─── TEXTE À LIRE ───

Impossible d'écrire sur le serveur alors qu'avec fetch j'accède parfaitement a mon dossier pageperso free

Semble être un bug iweb......


----------



## zepatente (28 Janvier 2009)

quel est ton type de serveur afin que je valide mon doute


----------



## shuby (29 Janvier 2009)

ou trouver cette info?


----------



## Deleted member 18124 (29 Janvier 2009)

Je suis chez Orange et j'ai le même problème (déjà signalé sur le fil des premières impressions sur iLife '09). Et j'ai aussi constaté la présence du fichier de test sur mon FTP.

Ca a donc tout l'air d'être un bug de iWeb '09. En attendant une solution, je fais comme avant : publication dans un dossier (qui marche toujours, heureusement) et transfert sur mon espace FTP avec FireFTP.


----------



## zepatente (29 Janvier 2009)

Iduck quel est le type de serveur chez orange ?


----------



## shuby (29 Janvier 2009)

mais comment faire pour savoir sur quel type de serveur on est???


----------



## zepatente (29 Janvier 2009)

j'ai chercher sur l'aide de free il le dise pas


----------



## Deleted member 18124 (29 Janvier 2009)

zepatente a dit:


> Iduck quel est le type de serveur chez orange ?


Aucune idée.


----------



## Ax6 (30 Janvier 2009)

Il me semble avoir lu quelque part (osxfacile), que iWeb n'uploader que sur un compte .mac (mobileme), et que pour héberger (genre chez free) il fallait publier dans un fichier et passer par un logiciel de transfert FTP tiers :



			
				osxfacile a dit:
			
		

> 2) Vous n'avez pas de compte "MobileMe" (ou vous en avez             un, mais préférez utiliser un autre serveur) :
> Dans ce cas, il vous faut préalablement enregistrer votre site sur             votre disque dur. Pour cela, allez dans le menu *"Fichier"/"Publier             dans un dossier"*.
> Votre site sera alors enregistré sur votre disque dur (par défaut             dans le dossier *"Sites"*).
> Utilisez un client FTP pour téléverser votre site             sur votre espace disque distant. À cet égard, je vous conseille bien             entendu l'excellent "Transmit" (voir astuce "Transmit" sur ce site).
> ...


Voilà pour la réponse, passons à ma question :

Je me suis inscrit chez free (RTC) gratuitement, pour avoir le ftp perso 10 Go, j'ai reçu le courrier avec mon mot de passe FREE, je me suis connecté ce midi à mon compte, j'ai activé mon espace perso (avec BDD mais je ne pense pas que ça change quoi que ce soit), et j'ai personnalisé le mot de passe ftp.

───

CONSIGNE 1: Dressez la liste des pseudonymes placés en tête des messages de la discussion sur iWeb, en citant chacun une seule fois.
CONSIGNE 2: Recopiez fidèlement le passage de la discussion sur iWeb qui commence par « Je suis chez » et se termine par « FTP avec FireFTP. ».
Les enregistrements n'ont aucun rapport avec la discussion sur iWeb.

─── EXTRAITS DE DONNÉES ───

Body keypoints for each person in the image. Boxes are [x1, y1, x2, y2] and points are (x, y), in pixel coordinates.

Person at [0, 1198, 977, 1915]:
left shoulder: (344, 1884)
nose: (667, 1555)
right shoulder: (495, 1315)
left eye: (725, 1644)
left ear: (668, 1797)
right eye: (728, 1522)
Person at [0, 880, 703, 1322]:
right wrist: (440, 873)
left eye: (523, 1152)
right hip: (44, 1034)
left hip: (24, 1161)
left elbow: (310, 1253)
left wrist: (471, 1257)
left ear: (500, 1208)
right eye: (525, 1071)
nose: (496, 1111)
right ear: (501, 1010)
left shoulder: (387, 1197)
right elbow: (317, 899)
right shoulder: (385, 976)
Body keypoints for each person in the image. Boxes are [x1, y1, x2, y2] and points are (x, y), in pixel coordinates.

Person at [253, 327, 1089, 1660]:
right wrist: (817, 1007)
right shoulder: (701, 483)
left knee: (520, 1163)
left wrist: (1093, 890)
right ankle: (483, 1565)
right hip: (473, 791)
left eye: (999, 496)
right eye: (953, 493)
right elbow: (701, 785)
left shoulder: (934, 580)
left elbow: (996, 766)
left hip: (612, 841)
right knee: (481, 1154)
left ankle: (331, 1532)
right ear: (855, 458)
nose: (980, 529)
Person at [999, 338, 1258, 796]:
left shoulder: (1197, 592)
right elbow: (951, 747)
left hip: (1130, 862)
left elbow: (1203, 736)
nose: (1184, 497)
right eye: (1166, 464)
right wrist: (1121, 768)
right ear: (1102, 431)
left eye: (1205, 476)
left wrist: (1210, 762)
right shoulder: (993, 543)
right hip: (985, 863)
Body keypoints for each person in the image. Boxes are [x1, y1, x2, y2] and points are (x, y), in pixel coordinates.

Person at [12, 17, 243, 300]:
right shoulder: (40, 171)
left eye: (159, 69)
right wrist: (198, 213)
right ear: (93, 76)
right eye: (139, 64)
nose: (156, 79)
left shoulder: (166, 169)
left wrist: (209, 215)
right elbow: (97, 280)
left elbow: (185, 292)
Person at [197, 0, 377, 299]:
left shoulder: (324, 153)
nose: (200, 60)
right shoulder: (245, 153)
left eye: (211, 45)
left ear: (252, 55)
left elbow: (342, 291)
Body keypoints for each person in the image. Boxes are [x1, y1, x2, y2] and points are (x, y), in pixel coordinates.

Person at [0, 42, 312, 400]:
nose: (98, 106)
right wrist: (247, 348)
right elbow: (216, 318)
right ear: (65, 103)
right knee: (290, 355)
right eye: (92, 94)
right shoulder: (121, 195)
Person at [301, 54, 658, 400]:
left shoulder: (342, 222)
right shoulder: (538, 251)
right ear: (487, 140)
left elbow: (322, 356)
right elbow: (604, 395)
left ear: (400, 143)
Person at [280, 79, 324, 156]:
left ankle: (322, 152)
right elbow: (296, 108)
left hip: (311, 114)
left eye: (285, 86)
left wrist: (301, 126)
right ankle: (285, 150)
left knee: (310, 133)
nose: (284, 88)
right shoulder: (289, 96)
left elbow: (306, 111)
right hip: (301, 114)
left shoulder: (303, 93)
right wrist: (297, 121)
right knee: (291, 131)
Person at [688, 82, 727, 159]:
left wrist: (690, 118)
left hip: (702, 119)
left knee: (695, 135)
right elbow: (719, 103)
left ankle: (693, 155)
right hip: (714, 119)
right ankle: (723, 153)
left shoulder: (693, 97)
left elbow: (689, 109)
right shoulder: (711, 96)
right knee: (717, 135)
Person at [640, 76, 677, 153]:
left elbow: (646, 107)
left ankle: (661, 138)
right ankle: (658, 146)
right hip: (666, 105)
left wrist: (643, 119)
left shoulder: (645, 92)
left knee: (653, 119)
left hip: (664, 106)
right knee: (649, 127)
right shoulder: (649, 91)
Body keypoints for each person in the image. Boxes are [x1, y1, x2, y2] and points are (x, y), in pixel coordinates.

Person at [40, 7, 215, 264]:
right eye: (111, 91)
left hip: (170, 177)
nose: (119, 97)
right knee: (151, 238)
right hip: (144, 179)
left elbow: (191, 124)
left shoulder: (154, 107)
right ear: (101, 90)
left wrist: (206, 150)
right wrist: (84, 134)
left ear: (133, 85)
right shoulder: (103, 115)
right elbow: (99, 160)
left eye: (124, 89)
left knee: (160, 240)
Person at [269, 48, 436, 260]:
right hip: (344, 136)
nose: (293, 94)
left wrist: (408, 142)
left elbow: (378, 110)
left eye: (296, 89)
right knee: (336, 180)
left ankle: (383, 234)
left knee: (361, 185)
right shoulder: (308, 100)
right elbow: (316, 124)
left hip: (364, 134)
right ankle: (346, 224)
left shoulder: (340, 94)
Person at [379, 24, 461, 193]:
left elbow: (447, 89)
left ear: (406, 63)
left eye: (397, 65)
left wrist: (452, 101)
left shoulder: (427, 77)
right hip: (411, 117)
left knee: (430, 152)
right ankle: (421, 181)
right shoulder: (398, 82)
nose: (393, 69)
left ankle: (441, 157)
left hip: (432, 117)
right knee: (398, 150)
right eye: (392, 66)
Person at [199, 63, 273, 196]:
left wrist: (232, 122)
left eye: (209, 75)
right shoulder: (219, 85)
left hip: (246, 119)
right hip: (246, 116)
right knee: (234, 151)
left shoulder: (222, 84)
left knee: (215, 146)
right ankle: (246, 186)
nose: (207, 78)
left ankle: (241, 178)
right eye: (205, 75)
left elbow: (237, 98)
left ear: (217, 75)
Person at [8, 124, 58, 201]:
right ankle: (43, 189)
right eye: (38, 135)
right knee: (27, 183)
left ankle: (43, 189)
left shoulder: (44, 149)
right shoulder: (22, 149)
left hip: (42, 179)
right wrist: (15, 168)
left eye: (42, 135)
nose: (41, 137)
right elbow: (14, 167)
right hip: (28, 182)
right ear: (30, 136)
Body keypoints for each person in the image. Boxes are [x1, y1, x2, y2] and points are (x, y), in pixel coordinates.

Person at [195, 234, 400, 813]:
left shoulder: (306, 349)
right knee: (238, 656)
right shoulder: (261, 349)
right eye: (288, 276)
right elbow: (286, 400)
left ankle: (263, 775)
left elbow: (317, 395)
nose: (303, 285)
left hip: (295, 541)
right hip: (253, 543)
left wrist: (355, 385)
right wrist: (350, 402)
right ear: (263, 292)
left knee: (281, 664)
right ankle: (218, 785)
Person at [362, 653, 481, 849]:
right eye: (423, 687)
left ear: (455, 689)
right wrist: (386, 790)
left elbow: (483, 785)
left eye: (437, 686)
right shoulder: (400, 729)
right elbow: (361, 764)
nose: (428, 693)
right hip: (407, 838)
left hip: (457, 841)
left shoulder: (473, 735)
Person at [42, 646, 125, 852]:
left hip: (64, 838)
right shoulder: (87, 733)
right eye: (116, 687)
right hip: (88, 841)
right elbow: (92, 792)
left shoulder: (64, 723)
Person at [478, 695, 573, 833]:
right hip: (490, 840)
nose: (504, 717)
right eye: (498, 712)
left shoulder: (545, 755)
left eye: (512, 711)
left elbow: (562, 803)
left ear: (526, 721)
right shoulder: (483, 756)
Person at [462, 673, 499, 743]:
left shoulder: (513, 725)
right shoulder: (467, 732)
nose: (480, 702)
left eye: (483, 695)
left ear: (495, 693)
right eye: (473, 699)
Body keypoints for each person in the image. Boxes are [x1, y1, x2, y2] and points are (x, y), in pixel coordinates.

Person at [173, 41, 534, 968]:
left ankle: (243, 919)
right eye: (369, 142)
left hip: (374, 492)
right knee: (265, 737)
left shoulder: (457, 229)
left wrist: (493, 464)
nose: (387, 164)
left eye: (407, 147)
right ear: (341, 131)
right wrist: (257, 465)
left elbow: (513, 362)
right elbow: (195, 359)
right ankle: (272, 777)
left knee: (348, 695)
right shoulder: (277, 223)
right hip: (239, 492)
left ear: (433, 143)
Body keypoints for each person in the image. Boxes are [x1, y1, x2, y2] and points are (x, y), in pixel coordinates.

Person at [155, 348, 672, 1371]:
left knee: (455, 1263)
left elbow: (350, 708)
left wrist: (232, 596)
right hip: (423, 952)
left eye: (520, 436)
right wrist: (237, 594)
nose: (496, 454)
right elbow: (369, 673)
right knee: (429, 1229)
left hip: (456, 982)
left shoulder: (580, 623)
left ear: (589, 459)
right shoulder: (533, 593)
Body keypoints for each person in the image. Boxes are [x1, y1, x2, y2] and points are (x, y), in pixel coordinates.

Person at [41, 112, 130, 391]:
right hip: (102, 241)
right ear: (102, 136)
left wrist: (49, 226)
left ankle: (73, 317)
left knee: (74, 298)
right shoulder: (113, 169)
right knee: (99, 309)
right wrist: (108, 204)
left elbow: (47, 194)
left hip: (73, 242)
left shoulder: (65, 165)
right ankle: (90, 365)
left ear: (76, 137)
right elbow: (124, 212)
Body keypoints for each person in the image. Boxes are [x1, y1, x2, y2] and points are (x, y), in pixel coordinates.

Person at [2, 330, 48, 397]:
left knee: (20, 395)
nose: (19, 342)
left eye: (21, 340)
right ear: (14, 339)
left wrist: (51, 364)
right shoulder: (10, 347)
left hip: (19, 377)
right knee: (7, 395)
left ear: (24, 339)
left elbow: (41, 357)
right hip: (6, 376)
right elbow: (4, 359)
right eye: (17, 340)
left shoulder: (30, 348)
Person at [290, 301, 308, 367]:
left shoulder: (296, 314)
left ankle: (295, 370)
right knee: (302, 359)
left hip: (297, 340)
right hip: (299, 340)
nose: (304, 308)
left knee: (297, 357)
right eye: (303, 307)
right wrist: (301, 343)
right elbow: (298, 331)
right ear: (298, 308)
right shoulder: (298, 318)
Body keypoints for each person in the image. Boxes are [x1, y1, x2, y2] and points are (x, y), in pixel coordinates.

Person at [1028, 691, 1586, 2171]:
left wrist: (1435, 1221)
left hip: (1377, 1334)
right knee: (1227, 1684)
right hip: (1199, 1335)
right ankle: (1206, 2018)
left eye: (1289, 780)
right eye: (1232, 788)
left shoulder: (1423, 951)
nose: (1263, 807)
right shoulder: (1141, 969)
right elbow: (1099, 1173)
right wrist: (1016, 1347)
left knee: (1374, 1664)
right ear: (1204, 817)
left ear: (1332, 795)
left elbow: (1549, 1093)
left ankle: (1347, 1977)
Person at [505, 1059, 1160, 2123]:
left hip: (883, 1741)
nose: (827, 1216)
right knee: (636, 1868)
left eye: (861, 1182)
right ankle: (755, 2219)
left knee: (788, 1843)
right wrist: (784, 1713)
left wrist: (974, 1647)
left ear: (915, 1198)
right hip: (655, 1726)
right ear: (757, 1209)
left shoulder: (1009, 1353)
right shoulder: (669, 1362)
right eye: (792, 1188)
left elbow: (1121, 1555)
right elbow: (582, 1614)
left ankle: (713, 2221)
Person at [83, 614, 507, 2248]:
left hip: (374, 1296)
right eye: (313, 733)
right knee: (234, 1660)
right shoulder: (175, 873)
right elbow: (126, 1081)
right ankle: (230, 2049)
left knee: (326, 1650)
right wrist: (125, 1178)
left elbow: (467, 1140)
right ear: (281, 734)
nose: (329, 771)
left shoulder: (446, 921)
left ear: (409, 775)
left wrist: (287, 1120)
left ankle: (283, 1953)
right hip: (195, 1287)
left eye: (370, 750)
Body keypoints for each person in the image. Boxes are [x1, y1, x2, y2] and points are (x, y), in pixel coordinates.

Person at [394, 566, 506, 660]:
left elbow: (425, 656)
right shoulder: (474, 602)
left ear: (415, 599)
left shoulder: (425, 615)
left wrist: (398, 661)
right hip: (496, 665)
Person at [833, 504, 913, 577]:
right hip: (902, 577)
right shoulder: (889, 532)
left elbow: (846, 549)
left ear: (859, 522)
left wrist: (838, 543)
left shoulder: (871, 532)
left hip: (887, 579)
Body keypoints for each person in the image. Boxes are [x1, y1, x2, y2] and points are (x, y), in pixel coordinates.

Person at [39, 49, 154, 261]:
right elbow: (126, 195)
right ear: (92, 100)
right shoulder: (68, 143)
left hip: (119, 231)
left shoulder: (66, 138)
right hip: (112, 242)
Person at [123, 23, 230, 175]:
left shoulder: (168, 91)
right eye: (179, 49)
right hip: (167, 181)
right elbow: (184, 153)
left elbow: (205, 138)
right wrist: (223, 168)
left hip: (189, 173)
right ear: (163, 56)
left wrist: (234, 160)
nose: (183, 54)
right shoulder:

───

RÉPONSE 1: zepatente, shuby, Deleted member 18124, Ax6

RÉPONSE 2:
Je suis chez Orange et j'ai le même problème (déjà signalé sur le fil des premières impressions sur iLife '09). Et j'ai aussi constaté la présence du fichier de test sur mon FTP.

Ca a donc tout l'air d'être un bug de iWeb '09. En attendant une solution, je fais comme avant : publication dans un dossier (qui marche toujours, heureusement) et transfert sur mon espace FTP avec FireFTP.